North & South and Vampires

I don't know what I'm going to write about with this topic of Elizabeth Gaskell's mediocrely famous book. I asked my friend, who's staying with us at the moment, what I should write about - and she came back with the three-word answer. After asking her opinion, I could hardly refuse to comply with it.
...
North & South is aptly named. Margaret Hale, the gallant and resourceful heroine, leaves her home in the sunny South to go to the nasty north of England with her mum and dad - to a manufacturing town called Milton. Milton just doesn't cut it for the family: they've lived in subdued luxury all their lives, and now have to eke out their living by Mr. Hale's job of teaching. They live in a little flat which they can't keep clean (because of all the nasty smoke and grime in Milton that seeps into the house).
Early on they meet a lovely chap who helped them find the bungalow in the first place [Enter Mr. Thornton].

This is Thornton looking fairly civilized. He's a manufacturer, a manager of his own cotton mill.
He pretty much instantly falls for Margaret (the good, beautiful and disdainful heroine), who distinctly dislikes and detests him. [As every good girl ought to do when first aquainted with a tall, dark, mysterious man - who also happens to be a mill owner].
She thinks he's awful: he doesn't care about his workers, and he doesn't act enough like a 'gentleman' to please her. Plus, he's a manufacturer - how could he be gentlemanly? Naturally Margaret's thoughts on the subject cause a little trouble to Thornton, who's a bit obsessed, and says so.

### DATA SUPPLIED

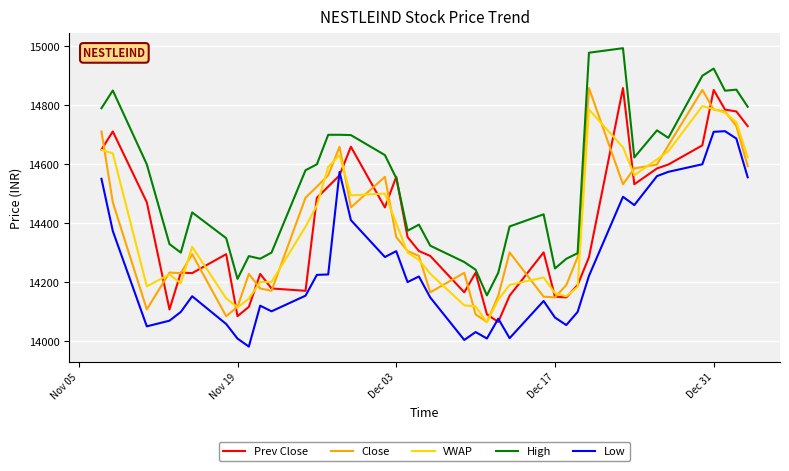

True or false: Close and Low cross at least once.

False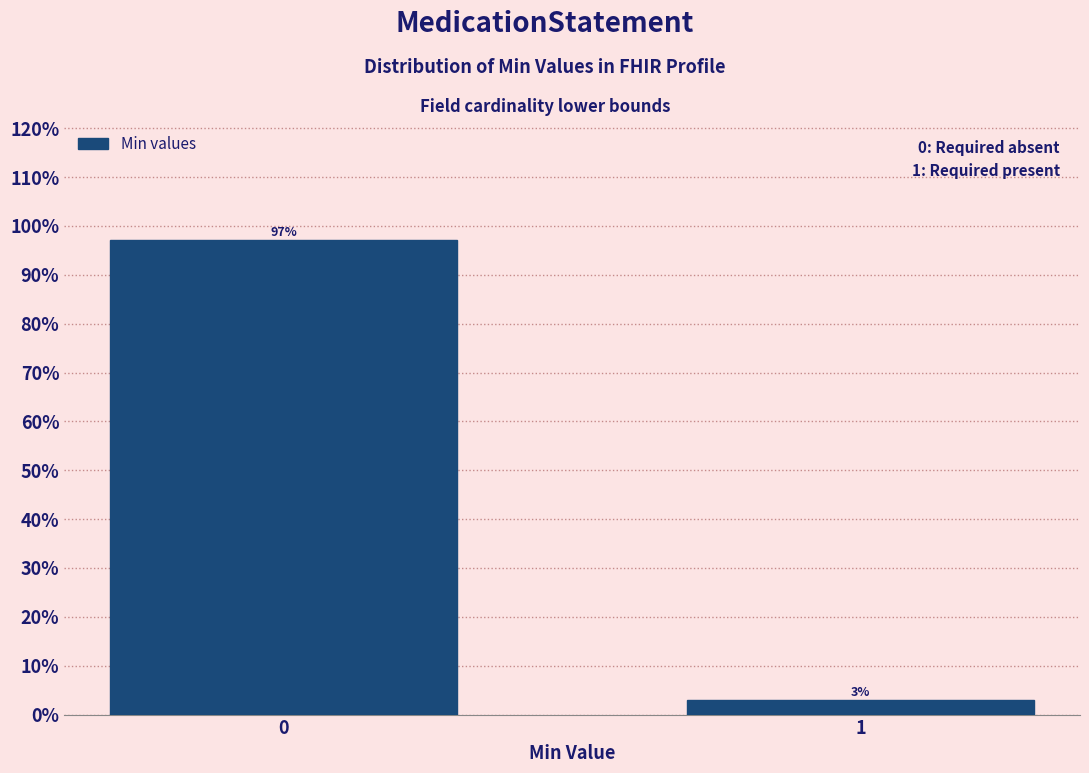

The chart shows a value of 97.1 at 0. True or false?

True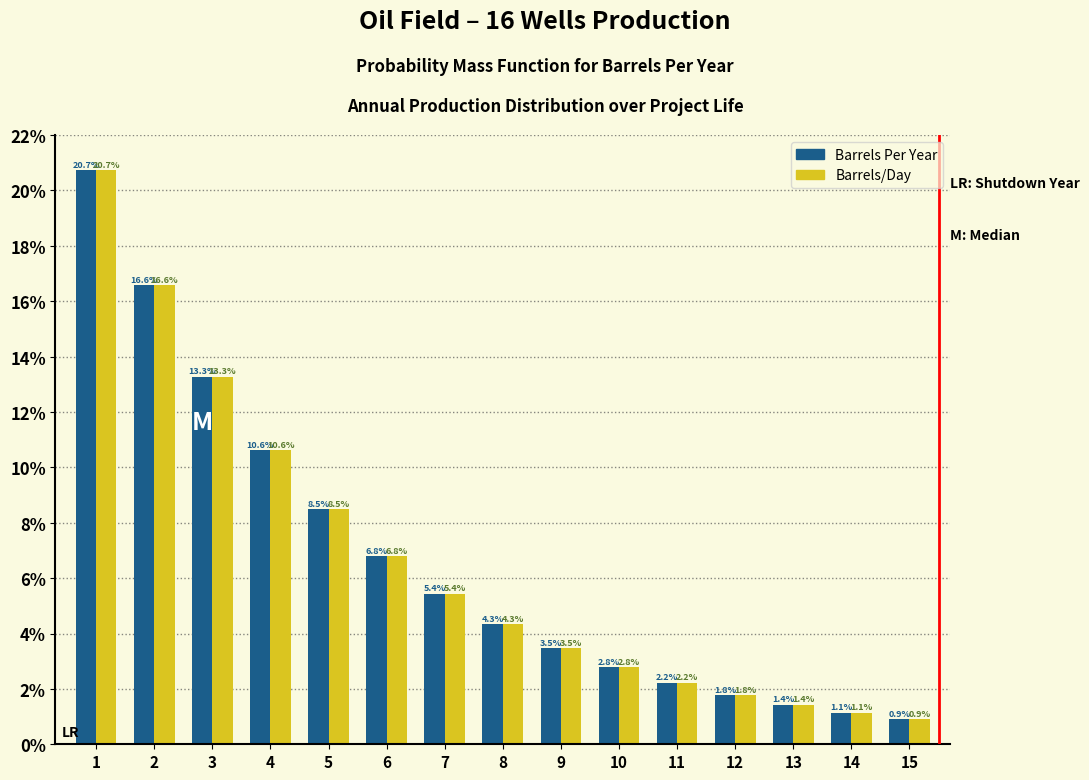

Reading left to right, list all the values displayed in this chart.

Barrels Per Year: 20.7	16.6	13.3	10.6	8.5	6.8	5.4	4.3	3.5	2.8	2.2	1.8	1.4	1.1	0.9
Barrels/Day: 20.7	16.6	13.3	10.6	8.5	6.8	5.4	4.3	3.5	2.8	2.2	1.8	1.4	1.1	0.9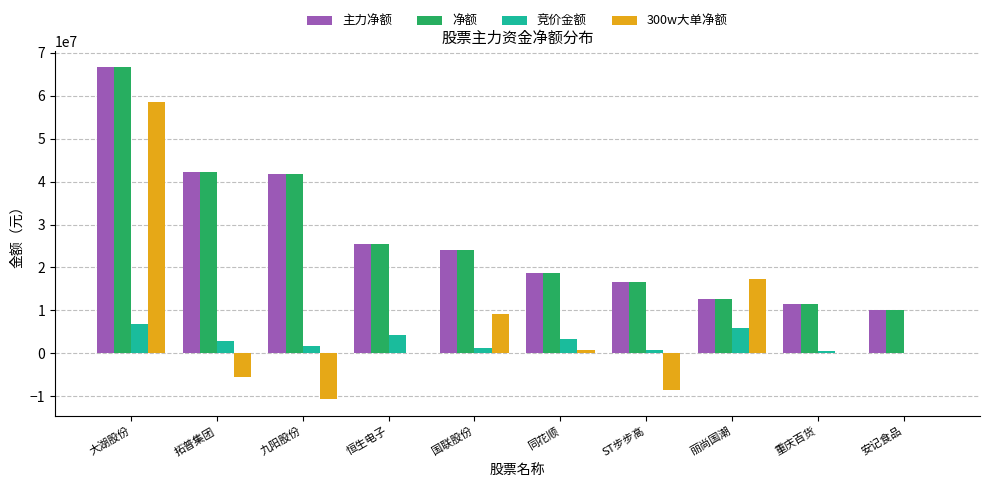

Is the value of 竞价金额 at 重庆百货 greater than the value of 主力净额 at 大湖股份?

No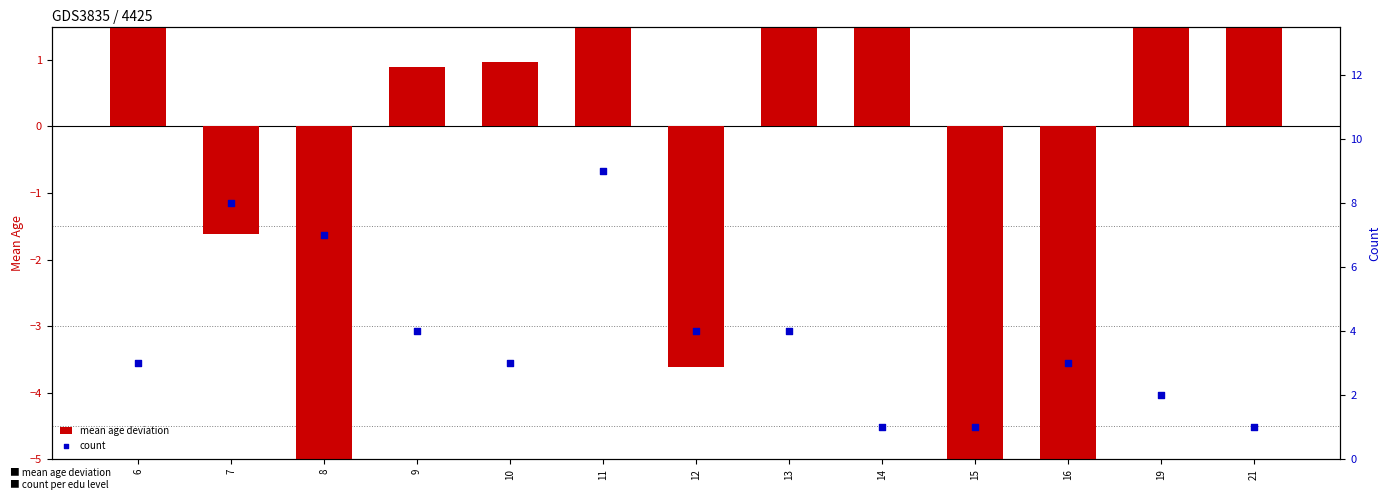

Which series has the largest total across all categories?

count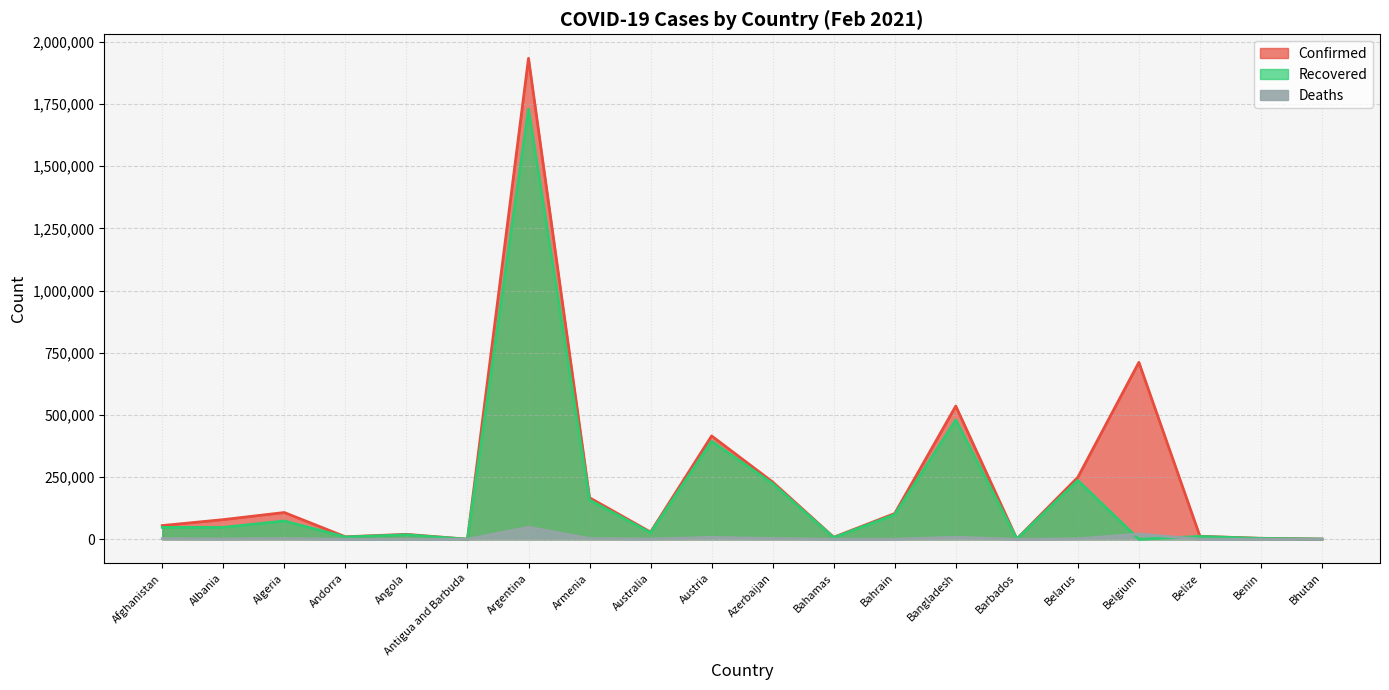

Reading left to right, what are all the values shown in this chart?

Confirmed: Afghanistan=55059	Albania=78992	Algeria=107578	Andorra=9972	Angola=19829	Antigua and Barbuda=234	Argentina=1933853	Armenia=167088	Australia=28823	Austria=415522	Azerbaijan=230296	Bahamas=8174	Bahrain=103582	Bangladesh=535582	Barbados=1558	Belarus=249295	Belgium=711417	Belize=11945	Benin=3893	Bhutan=859
Recovered: Afghanistan=47723	Albania=47922	Algeria=73530	Andorra=9206	Angola=18180	Antigua and Barbuda=177	Argentina=1729999	Armenia=157800	Australia=26064	Austria=393747	Azerbaijan=223475	Bahamas=6771	Bahrain=99000	Bangladesh=480216	Barbados=1169	Belarus=236516	Belgium=0	Belize=11353	Benin=3421	Bhutan=821
Deaths: Afghanistan=2404	Albania=1393	Algeria=2894	Andorra=101	Angola=466	Antigua and Barbuda=7	Argentina=48249	Armenia=3084	Australia=909	Austria=7778	Azerbaijan=3136	Bahamas=176	Bahrain=376	Bangladesh=8137	Barbados=14	Belarus=1728	Belgium=21124	Belize=302	Benin=52	Bhutan=1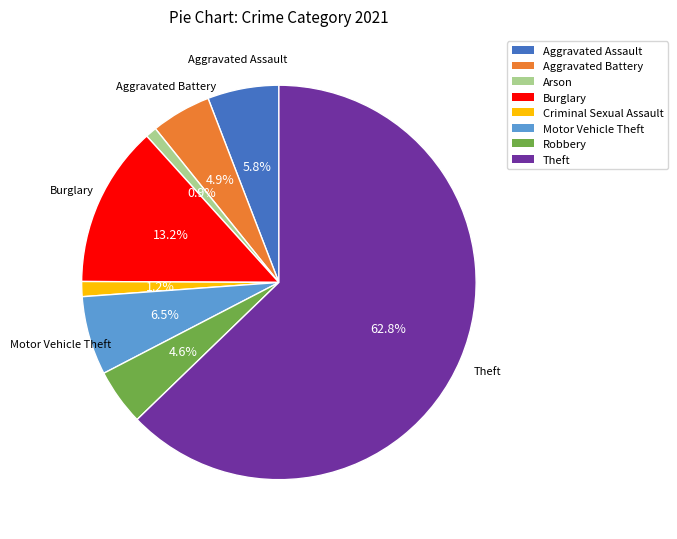

To the nearest percent, what is the difference between the Aggravated Battery and Burglary slice percentages?

8%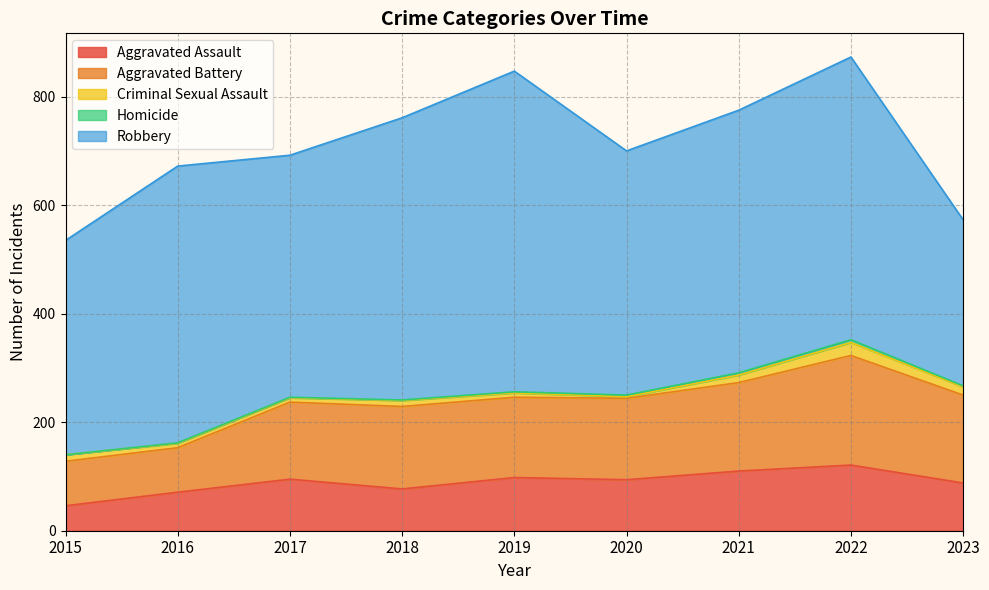

How many data points in Aggravated Assault are above 94?

4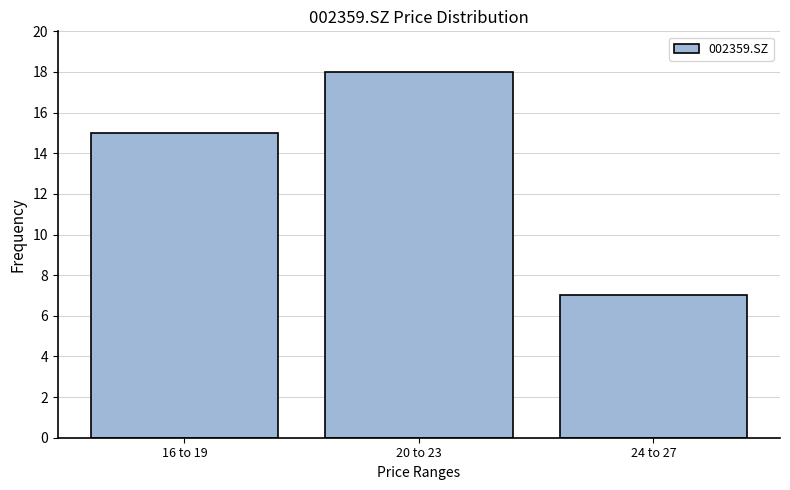

Reading left to right, what are all the values shown in this chart?

15	18	7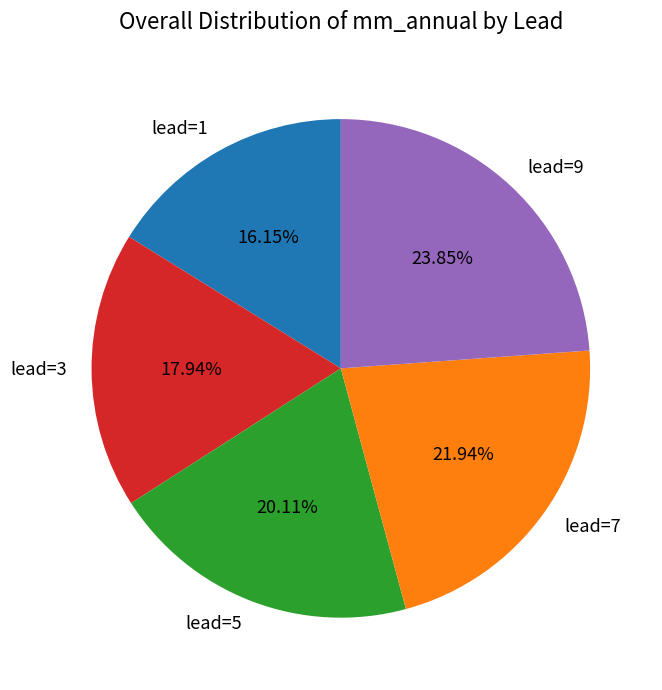

Is the sum of lead=9 and lead=3 greater than half?

No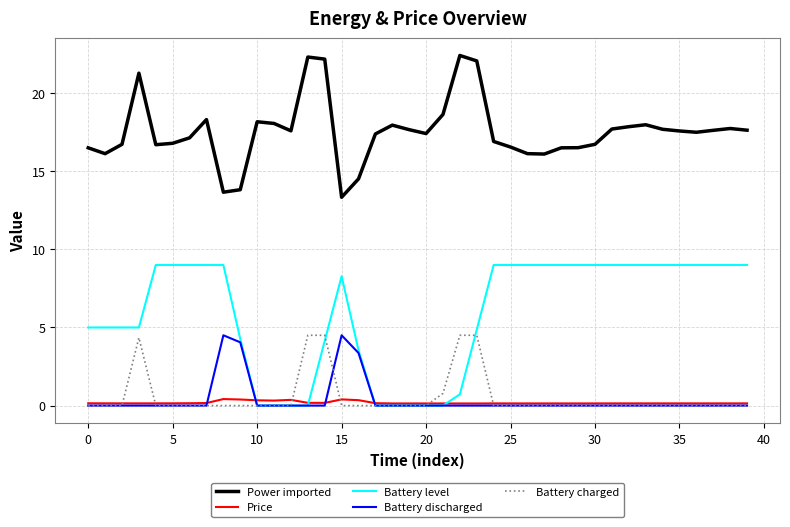

Which series has the largest total across all categories?

Power imported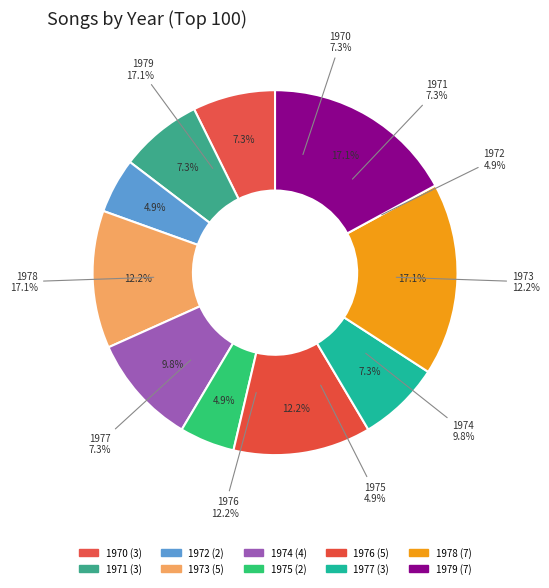

How many segments does this pie chart have?

10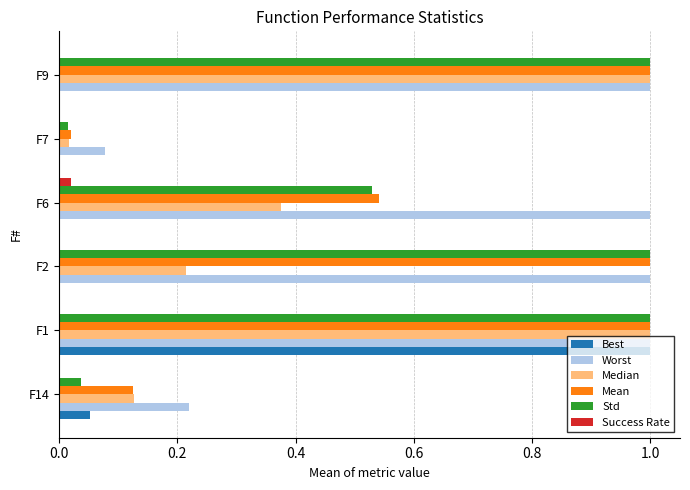

Which series has the largest total across all categories?

Worst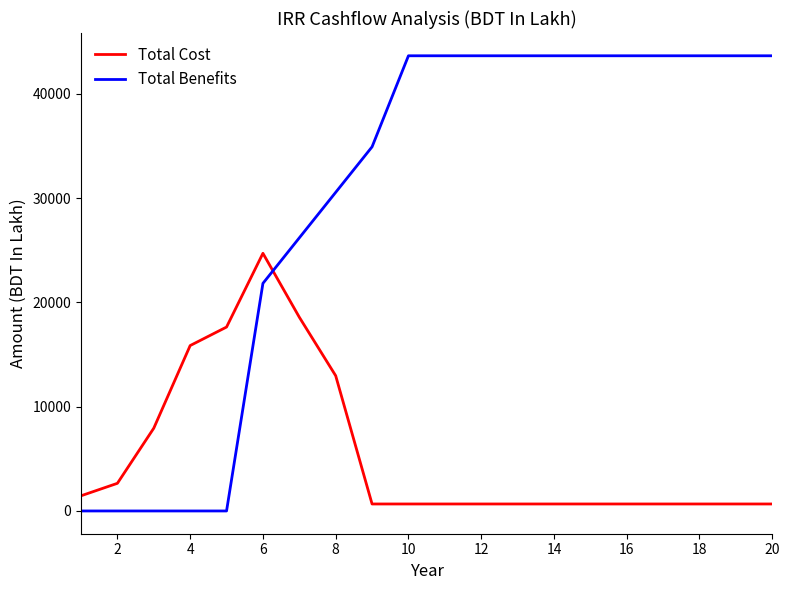

Which series has the largest total across all categories?

Total Benefits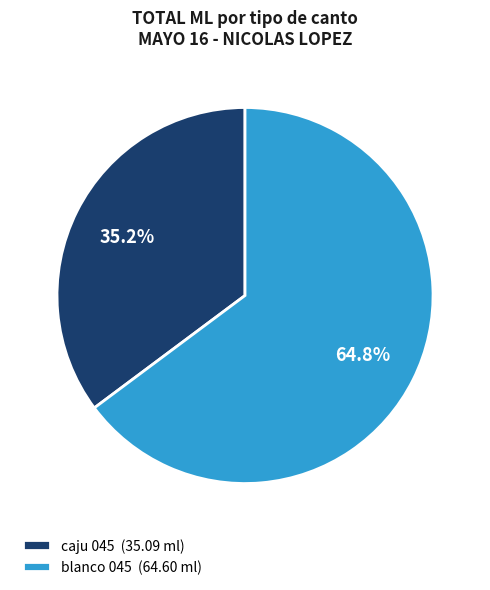

To the nearest percent, what portion does caju 045 represent?

35%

### ACTION ITEM A
In the North & South post, repeat word for word the part that opens with the words containing "North & South is" and closes with "into the house).".
### ACTION ITEM B
Answer these questions from the North & South post:
(i) What is the manufacturing town that Margaret Hale moves to called?
(ii) By what job does Mr. Hale earn the family's living?
(iii) What does Mr. Thornton manage?
The records come from a different source.

### EXERCISE RESULT A
North & South is aptly named. Margaret Hale, the gallant and resourceful heroine, leaves her home in the sunny South to go to the nasty north of England with her mum and dad - to a manufacturing town called Milton. Milton just doesn't cut it for the family: they've lived in subdued luxury all their lives, and now have to eke out their living by Mr. Hale's job of teaching. They live in a little flat which they can't keep clean (because of all the nasty smoke and grime in Milton that seeps into the house).

### EXERCISE RESULT B
(i) Milton
(ii) Teaching
(iii) His own cotton mill